Solution: The new version of the puzzle has 49 tiles (in a 5×10 grid).

2. Jim Randell 6 April 2013 at 11:21 am

It’s all very well to solve the problem analytically, but I like constructive solutions, so I thought I would write a program to determine the moves to invert an m×n puzzle.

This program encapsulates a simple solving strategy (so it won’t find the shortest possible sequence of moves – but that’s an NP-hard problem), but even so it ended up being more fiddly than I’d imagined at the outset.

For a 5×10 puzzle it reverses the squares in 1394 moves (or 1300 if asked to reverse a 10×5 grid), so to solve the puzzle using this strategy in “less than quarter of an hour” (i.e. 900 seconds) you would have to be making moves pretty quickly (or use a cleverer strategy), but it would be possible.

The next smallest solution is 97 tiles in a 7×14 grid.
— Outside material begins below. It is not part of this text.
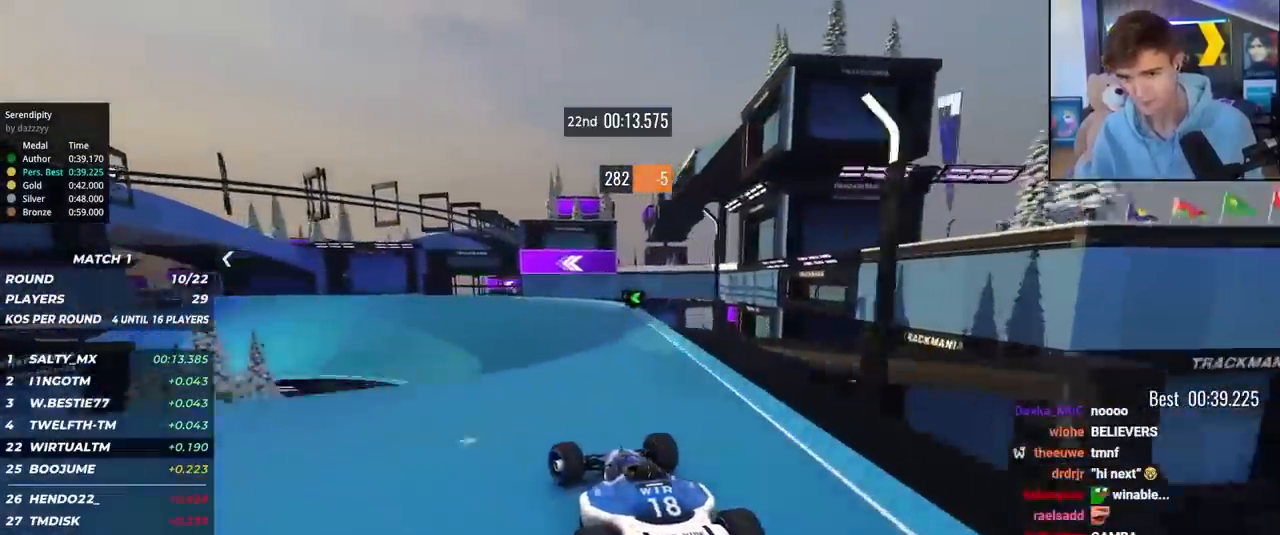
{"keys": ["left", "up"], "events": [[400, "left", "up"], [500, "left", "down"]]}
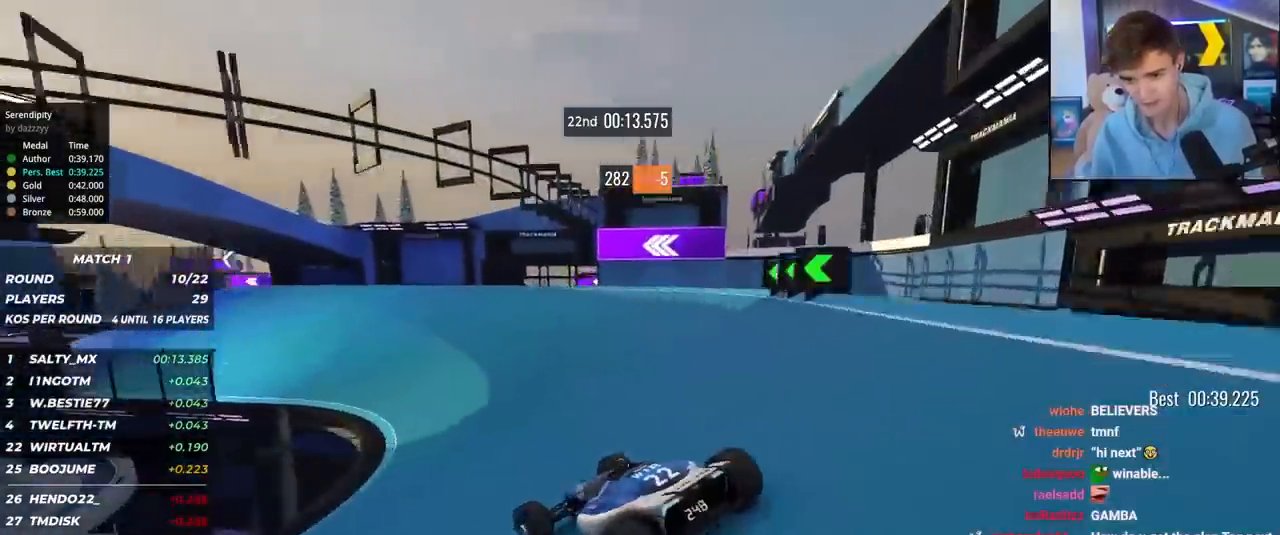
{"keys": ["up"], "events": [[133, "left", "up"]]}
This program takes 3872 moves (or 3828 for the 14×7 grid) to solve that, so it’s unlikely you would be able to use this strategy to solve larger puzzles in the required time.

By considering the distances that each square has to move in order to invert the grid we can place a lower bound of 357 moves on the 5×10 puzzle, and 1003 moves on the 7×14 puzzle, so it’s possible that a larger puzzle could be solved manually in 15 minutes.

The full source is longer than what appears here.